I have one here in my shop. when I open up my 36 one hundred foot loops, I should be able to peg the pump at max flow for each setting. Instead I can't even get it to report more than 7-8 GPM.

be curious to know if anyone else is seeing anything like that.

not really true.

@ April 8, 2013 5:32 PM in Formulas for heat-loss calculations

more PRESSURE differential more in/exfiltration. not more "convection". If you dump 500 cfm in a bedroom with no way out, you will drive exfiltration. ditto for a room with a return and no way for air to get to it.

taller buildings with stack effects is more in/exfiltration.

more holes of course = more infiltration.

radiant loads can be lower because duct losses can be lower. you might drive less infiltration but it's not inherent to the application of forced air to have higher infiltration.

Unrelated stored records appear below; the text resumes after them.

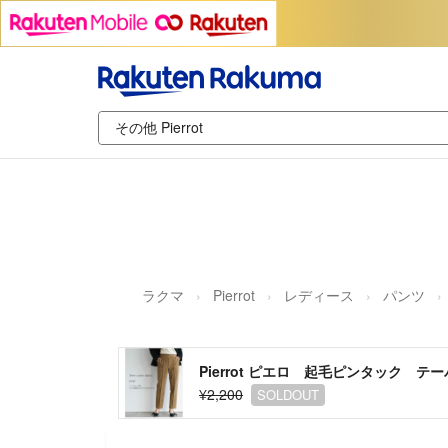
ラクマ
Pierrot
レディース
パンツ
Pierrot ピエロ 起毛ピンタック 
¥2,200
SOLDOUT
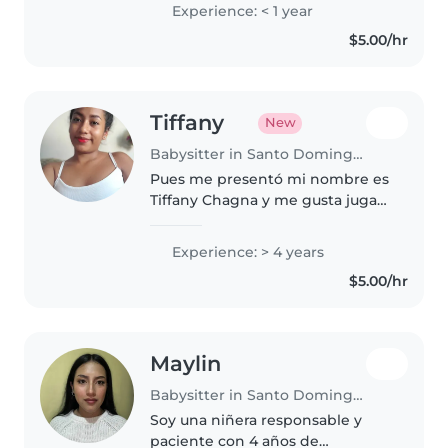
formal en el cuidado de niños,
Experience: < 1 year
de pequeña ayudaba a mi mamá
$5.00/hr
con mis hermanitos. Puedo leer..
Tiffany
New
Babysitter in Santo Domingo de los Colorados
Pues me presentó mi nombre es
Tiffany Chagna y me gusta jugar
con los niños tenerlos como si
fueran mios mismos ppr que
Experience: > 4 years
tengo una nena de 4 años a
$5.00/hr
veces si eh perdido la paciencia..
Maylin
Babysitter in Santo Domingo de los Colorados
Soy una niñera responsable y
paciente con 4 años de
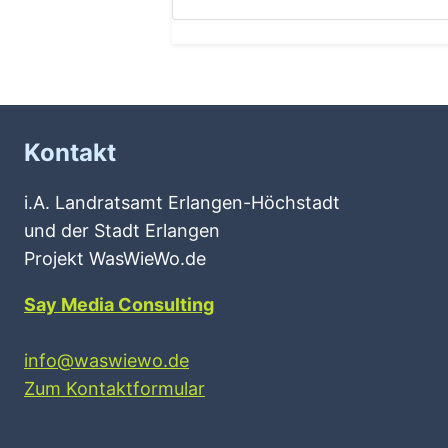
Kontakt
i.A. Landratsamt Erlangen-Höchstadt
und der Stadt Erlangen
Projekt WasWieWo.de
Say Media Consulting
info@waswiewo.de
Zum Kontaktformular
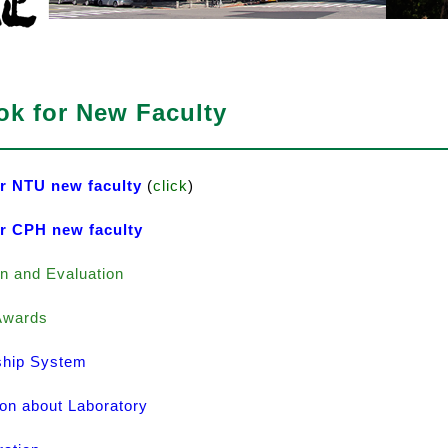
k for New Faculty
r NTU new faculty
(
c
lick
)
r CPH new faculty
on
and
Evaluation
Awards
hip System
ion about Laboratory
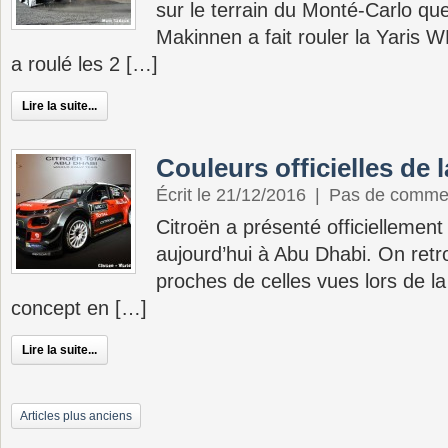
sur le terrain du Monté-Carlo qu
Makinnen a fait rouler la Yaris W
a roulé les 2 […]
Lire la suite...
Couleurs officielles de
Écrit le 21/12/2016
|
Pas de comme
Citroën a présenté officielleme
aujourd’hui à Abu Dhabi. On retr
proches de celles vues lors de l
concept en […]
Lire la suite...
Articles plus anciens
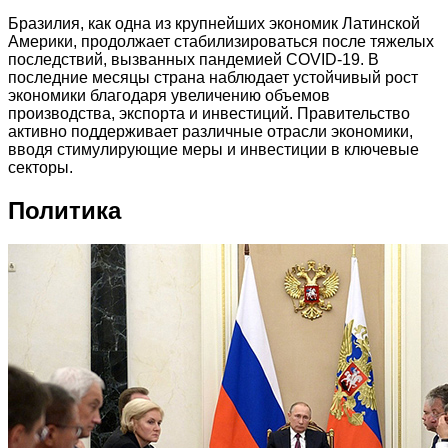
Бразилия, как одна из крупнейших экономик Латинской
Америки, продолжает стабилизироваться после тяжелых
последствий, вызванных пандемией COVID-19. В
последние месяцы страна наблюдает устойчивый рост
экономики благодаря увеличению объемов
производства, экспорта и инвестиций. Правительство
активно поддерживает различные отрасли экономики,
вводя стимулирующие меры и инвестиции в ключевые
секторы.
Политика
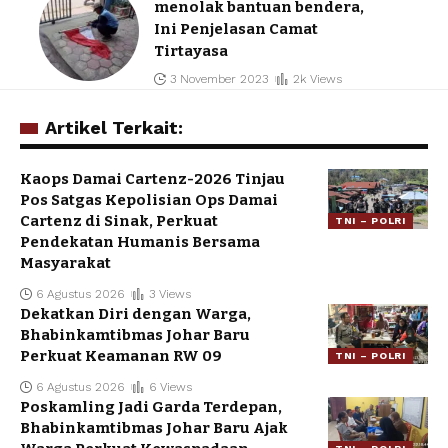
menolak bantuan bendera,
Ini Penjelasan Camat
Tirtayasa
3 November 2023
2k Views
Artikel Terkait:
Kaops Damai Cartenz-2026 Tinjau
Pos Satgas Kepolisian Ops Damai
Cartenz di Sinak, Perkuat
TNI – POLRI
Pendekatan Humanis Bersama
Masyarakat
6 Agustus 2026
3 Views
Dekatkan Diri dengan Warga,
Bhabinkamtibmas Johar Baru
Perkuat Keamanan RW 09
TNI – POLRI
6 Agustus 2026
6 Views
Poskamling Jadi Garda Terdepan,
Bhabinkamtibmas Johar Baru Ajak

zeff, your formula are correct but your inputs are still where the magic is. GIGO my friend. you have some heavy reading ahead of you on that front to get good numbers.

with chilled water

@ March 5, 2013 10:13 AM in Chilled ceiling design

flow rates must be high unless you can make really cold water. whether you tie to air or radiant this remains true.

cold water

@ March 5, 2013 9:34 AM in Chilled ceiling design

we are using a daikin altherma air to water heat pump. I am not up to speed on all the chiller options... I will say that may require super high head pumps so doing a tank with them and turning off the pump is often a great choice.


@ March 4, 2013 9:32 AM in Chilled ceiling design

in our case is a single chilled water coil in an ERV duct system... all air in is dehumidified.

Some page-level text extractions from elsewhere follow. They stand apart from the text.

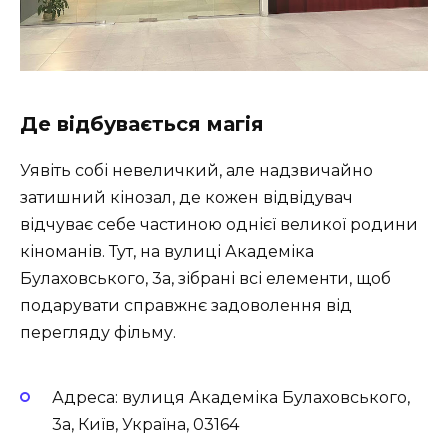
Де відбувається магія
Уявіть собі невеличкий, але надзвичайно
затишний кінозал, де кожен відвідувач
відчуває себе частиною однієї великої родини
кіноманів. Тут, на вулиці Академіка
Булаховського, 3а, зібрані всі елементи, щоб
подарувати справжнє задоволення від
перегляду фільму.
Адреса: вулиця Академіка Булаховського,
3а, Київ, Україна, 03164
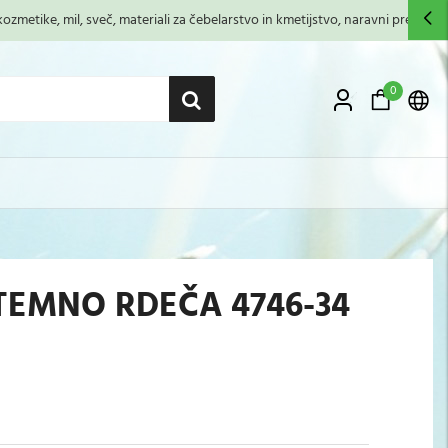
zmetike, mil, sveč, materiali za čebelarstvo in kmetijstvo, naravni premazi,...
0
 TEMNO RDEČA 4746-34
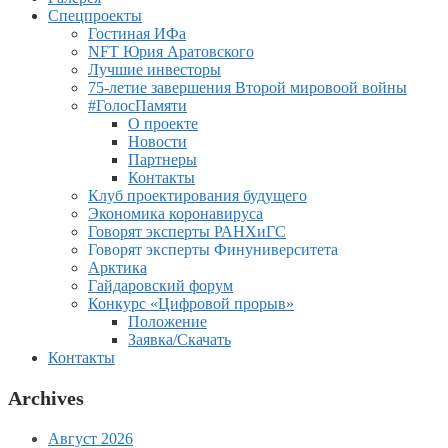
Спецпроекты
Гостиная ИФа
NFT Юрия Аратовского
Лучшие инвесторы
75-летие завершения Второй мировоой войны
#ГолосПамяти
О проекте
Новости
Партнеры
Контакты
Клуб проектирования будущего
Экономика коронавируса
Говорят эксперты РАНХиГС
Говорят эксперты Финуниверситета
Арктика
Гайдаровский форум
Конкурс «Цифровой прорыв»
Положение
Заявка/Скачать
Контакты
Archives
Август 2026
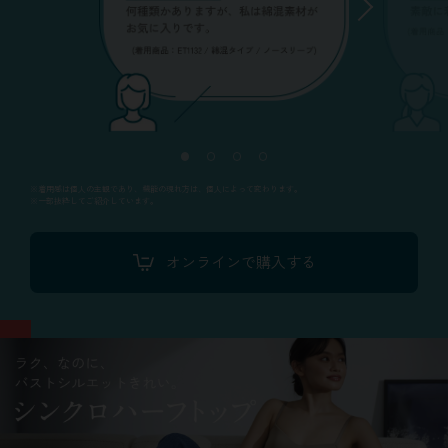
※着用感は個人の主観であり、機能の現れ方は、個人によって変わります。
※一部抜粋してご紹介しています。
オンラインで購入する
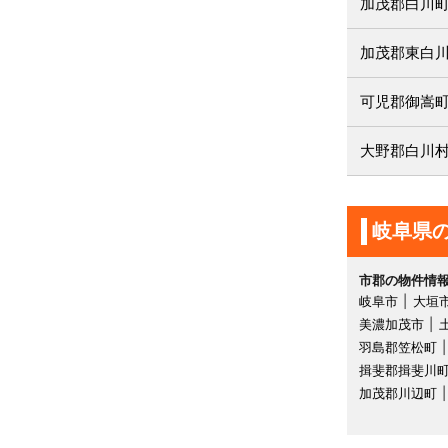
加茂郡白川
加茂郡東白
可児郡御嵩
大野郡白川
岐阜県
市郡の物件情
岐阜市
大垣
美濃加茂市
羽島郡笠松町
揖斐郡揖斐川
加茂郡川辺町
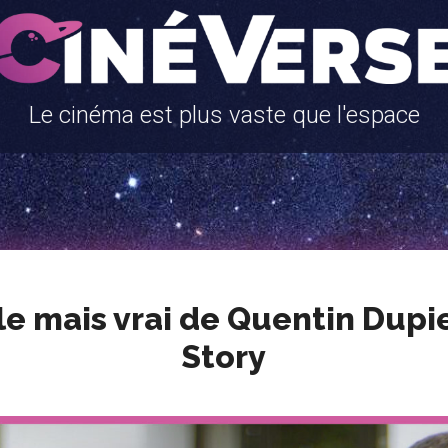
Le cinéma est plus vaste que l'espace
le mais vrai de Quentin Dupie
Story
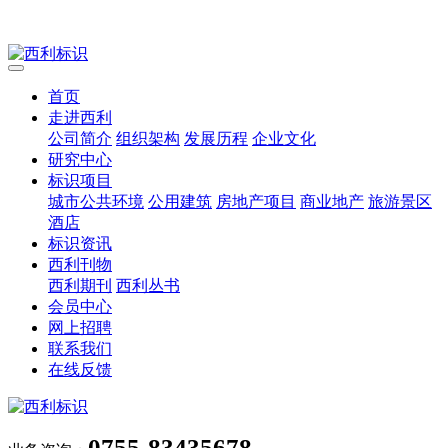
首页
走进西利
公司简介
组织架构
发展历程
企业文化
研究中心
标识项目
城市公共环境
公用建筑
房地产项目
商业地产
旅游景区
酒店
标识资讯
西利刊物
西利期刊
西利丛书
会员中心
网上招聘
联系我们
在线反馈
0755-83435678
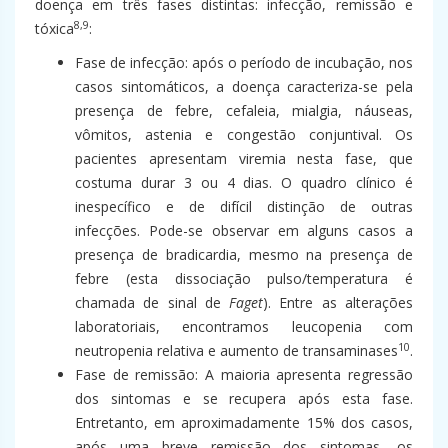
doença em três fases distintas: infecção, remissão e
8,9
tóxica
:
Fase de infecção: após o período de incubação, nos
casos sintomáticos, a doença caracteriza-se pela
presença de febre, cefaleia, mialgia, náuseas,
vômitos, astenia e congestão conjuntival. Os
pacientes apresentam viremia nesta fase, que
costuma durar 3 ou 4 dias. O quadro clínico é
inespecífico e de difícil distinção de outras
infecções. Pode-se observar em alguns casos a
presença de bradicardia, mesmo na presença de
febre (esta dissociação pulso/temperatura é
chamada de sinal de
Faget
). Entre as alterações
laboratoriais, encontramos leucopenia com
10
neutropenia relativa e aumento de transaminases
.
Fase de remissão: A maioria apresenta regressão
dos sintomas e se recupera após esta fase.
Entretanto, em aproximadamente 15% dos casos,
após uma breve remissão dos sintomas, os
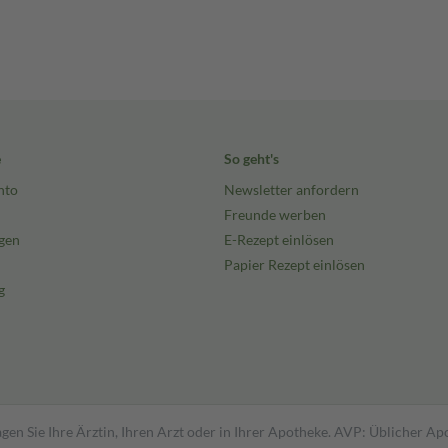
e
So geht's
nto
Newsletter anfordern
Freunde werben
gen
E-Rezept einlösen
Papier Rezept einlösen
g
gen Sie Ihre Ärztin, Ihren Arzt oder in Ihrer Apotheke. AVP: Üblicher A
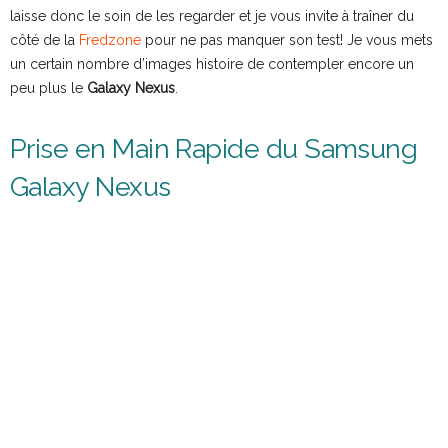
laisse donc le soin de les regarder et je vous invite à traîner du
côté de la
Fredzone
pour ne pas manquer son test! Je vous mets
un certain nombre d’images histoire de contempler encore un
peu plus le
Galaxy Nexus
.
Prise en Main Rapide du Samsung
Galaxy Nexus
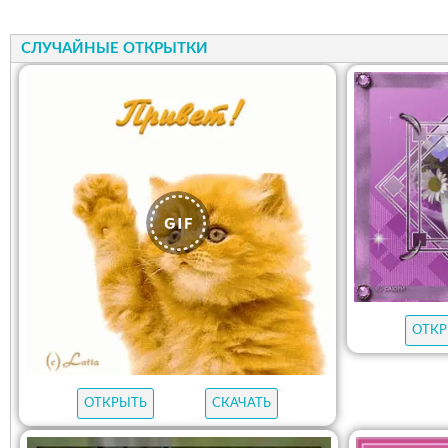
СЛУЧАЙНЫЕ ОТКРЫТКИ
ОТКР
ОТКРЫТЬ
СКАЧАТЬ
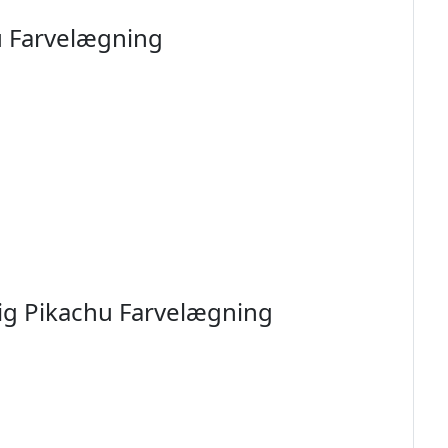
hu Farvelægning
ig Pikachu Farvelægning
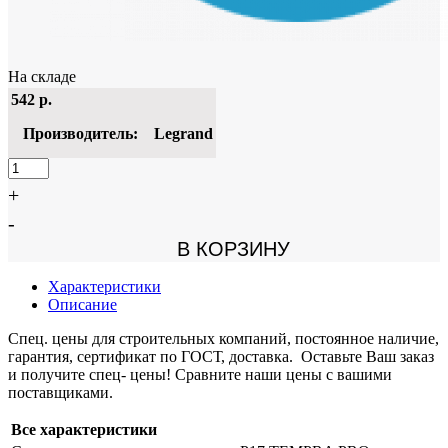
На складе
542
р.
Производитель:
Legrand
+
-
В КОРЗИНУ
Характеристики
Описание
Спец. цены для строительных компаний, постоянное наличие,
гарантия, сертификат по ГОСТ, доставка. Оставьте Ваш заказ
и получите спец- цены! Сравните наши цены с вашими
поставщиками.
Все характеристики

has limitations if you have a leaky envelope, then you need recirc. but you don't have to dehumidify every room, as the fellow says, humidity travels pretty well.

not at all

@ January 16, 2013 10:42 AM in Misc questions on radiant

if you're cooling, I would stick with warmboard R.

if you're just heating plates and strapping work fine too. plates against the drywall.

good eye bob.

@ January 15, 2013 9:13 PM in High delta T, how to adjust it?

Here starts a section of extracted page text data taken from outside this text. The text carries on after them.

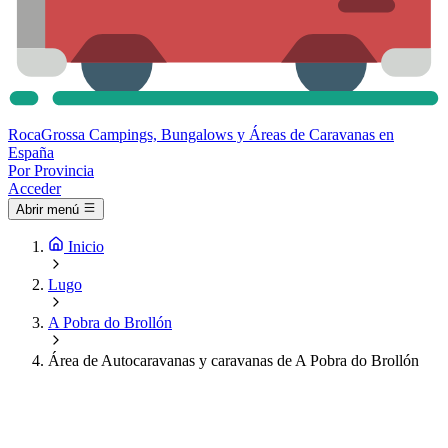
Roca
Grossa
Campings, Bungalows y Áreas de Caravanas en
España
Por Provincia
Acceder
Abrir menú
Inicio
Lugo
A Pobra do Brollón
Área de Autocaravanas y caravanas de A Pobra do Brollón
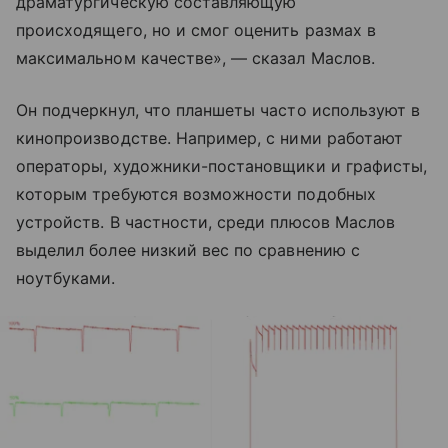
драматургическую составляющую
происходящего, но и смог оценить размах в
максимальном качестве», — сказал Маслов.
Он подчеркнул, что планшеты часто используют в
кинопроизводстве. Например, с ними работают
операторы, художники-постановщики и графисты,
которым требуются возможности подобных
устройств. В частности, среди плюсов Маслов
выделил более низкий вес по сравнению с
ноутбуками.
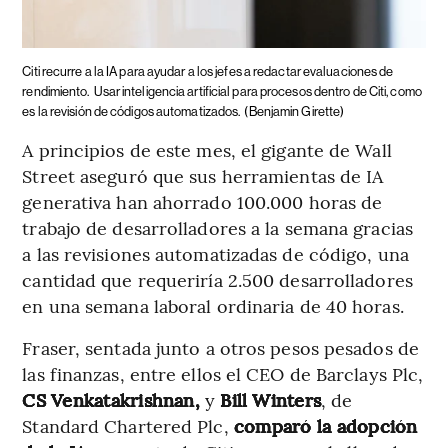
Citi recurre a la IA para ayudar a los jefes a redactar evaluaciones de
rendimiento.
Usar inteligencia artificial para procesos dentro de Citi, como
es la revisión de códigos automatizados.
(Benjamin Girette)
A principios de este mes, el gigante de Wall
Street aseguró que sus herramientas de IA
generativa han ahorrado 100.000 horas de
trabajo de desarrolladores a la semana gracias
a las revisiones automatizadas de código, una
cantidad que requeriría 2.500 desarrolladores
en una semana laboral ordinaria de 40 horas.
Fraser, sentada junto a otros pesos pesados ​​de
las finanzas, entre ellos el CEO de Barclays Plc,
CS Venkatakrishnan,
y
Bill Winters
, de
Standard Chartered Plc,
comparó la adopción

didn't even think about the rust.


@ January 15, 2013 9:10 PM in High delta T, how to adjust it?

there is no way the pump is undersized. I don't care how many 90's you have. if you measure it all and find that the pump is undersized, you're wrong. it's that simple.

your problem is not circ sizing. say it with me now! your problems is NOT pump sizing. it may be a bad pump, but it's not the model number causing your problem.

to get this pump down to, say, 5 GPM (where it would have to be to even run a 50 degree dt for any length of time with your boiler) you'd have to have about 10 feet of head. If your flow rate were REALLY that low, split through 2 circuits, you'd have about 1.5 feet of head in the baseboard. I don't care how many elbows you throw at it, and I don't even care what model boiler you have... you don't have 8 feet of head on top of the baseboard here at 5 GPM unless you've got something really, really weird here like a 1/2" return crossing the house or a hundred foot 3/4" combined return or something.

so this pump should be pushing significantly more flow, with a lower delta T. period. finding out why it's not is a good exercise. trying to confirm this pump is appropriate is, in all likelihood, a waste of time and energy.

but if it makes you feel better, knock yourself out.


@ January 15, 2013 6:50 PM in High delta T, how to adjust it?

tom why not? the rest of us are happy to look dumb ;)

it is true

@ January 15, 2013 6:49 PM in Misc questions on radiant

that radiant ceiling is not AS comfortable as radiant floor in heating mode. however it is also true that it is still more comfortable than baseboard or forced air of any variety.

I would put it higher than panel rads in most cases as well. though if you do have higher temperature radiators and you can stand right up on top of them, that can be nice. I like to sit very close to ragingly hot woodstoves. but for the overall comfort of the room, any full radiant surface will beat a smaller panel radiator.

I tend to avoid radiant walls because of furniture and puncture issues. I prefer ceilings for those reasons. also installation is easier.